Pícnico. Esa era palabra técnica que empleaba la doctora de Jacinto Astudillo para aludir a su notable falta de esbeltez. Bajito y barrigón, de cráneo voluminoso y frente despejada, sus ojos eran un par de pequeñas bolas oscuras y desorientadas que se agazapaban detrás de unos gruesos cristales de miope impenitente. Por estas y otras razones, Jacinto Astudillo no era feliz en su existencia de oficinista menospreciado y célibe a la fuerza. Pero en su soledad cotidiana acunaba una pasión: Jacinto estaba enamorado de la mujer más fascinante que existía bajo el cielo del mundo. A todos aquellos que se prestaban a escucharle, no muchos, en realidad —su madre y una señora que solía esperar el autobús por las mañanas en su misma parada—, les hablaba ilusionado de su amor y de su enamorada, de la fe y de la esperanza en los milagros.
Una mañana, cuando el despertador le arrancó de un sueño pesado, denso y algo pringoso, Astudillo tuvo la intuición de que milagro se había producido durante la noche. Apenas se colocó las gafas sobre la nariz, se dio cuenta de que sabía hablar en francés; además las gafas no le asentaban correctamente. Se palpó la nariz y la halló mucho más grande de lo que recordaba, un punto ganchuda incluso. En un súbito destello de lucidez y confianza en su fe, se llevó la mano a la entrepierna y con los ojos muy abiertos exclamó algo así como “mondié”. Quizá siguiera soñando, pero después de dejarse un dedo del pie pegado a la pata de la cama cuando corría hacia el espejo del baño, supo con certeza que todo aquello estaba sucediendo de verdad, que no se trataba de un sueño.

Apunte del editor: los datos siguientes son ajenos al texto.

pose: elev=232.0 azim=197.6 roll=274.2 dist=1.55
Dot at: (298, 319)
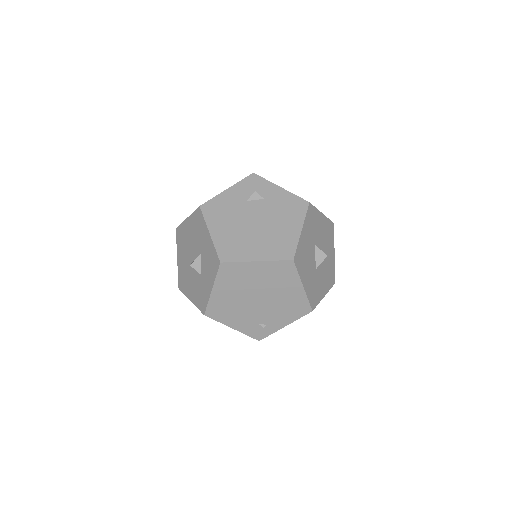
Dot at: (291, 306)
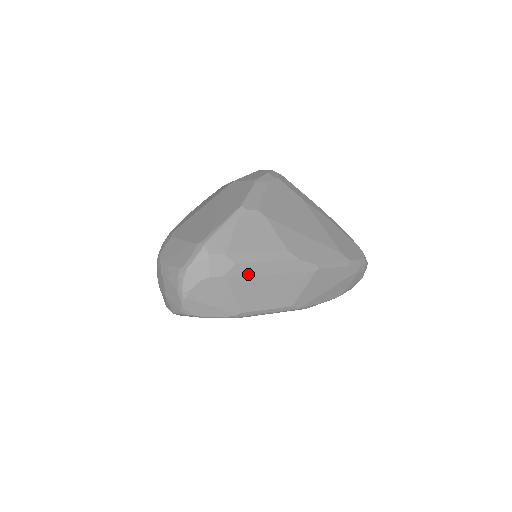
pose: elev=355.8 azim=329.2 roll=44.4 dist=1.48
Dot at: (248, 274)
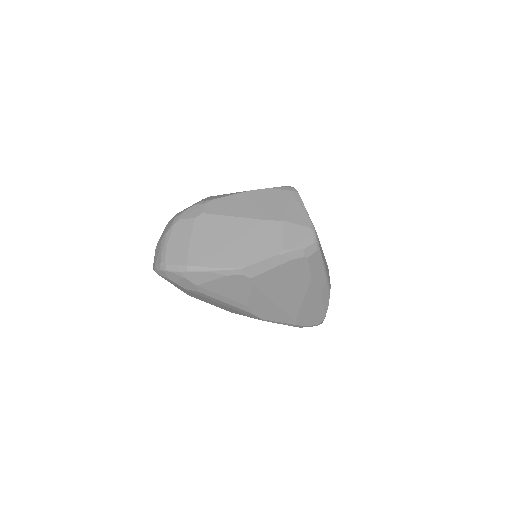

El espejo debía estar empañado porque el rostro que allí se asomaba aparecía confuso tras una niebla que se negaba a disolverse por mucho que Astudillo frotara el cristal. Empezaba a asustarse ante la posibilidad de que, después de todo, aquello sólo fuese un sueño, pero en otro rapto de inteligencia se quitó las gafas; sobre el espejo se dibujaron unos rasgos que reconoció de inmediato. “¡Coño, coño, coño!”, dijo en voz alta y en un castellano de lo más castizo. “Si soy como el Sarkozy”.
2 comentarios:
Sr Belidor :
¿También usted colabora con el calentamiento global ? Estas instantáneas son un tanto sensuales y no deberían estar en un "bloc" serio como el suyo, para sesudos intelectuales de la cosa literaria, metafísica y tricofílica. La señora de Sarkozy es puritita dinamita. Y encima canta y toca la guitarra. En fin, no somos nada...
Déjele usted a Astudillo ser feliz, Maestresala, déjele.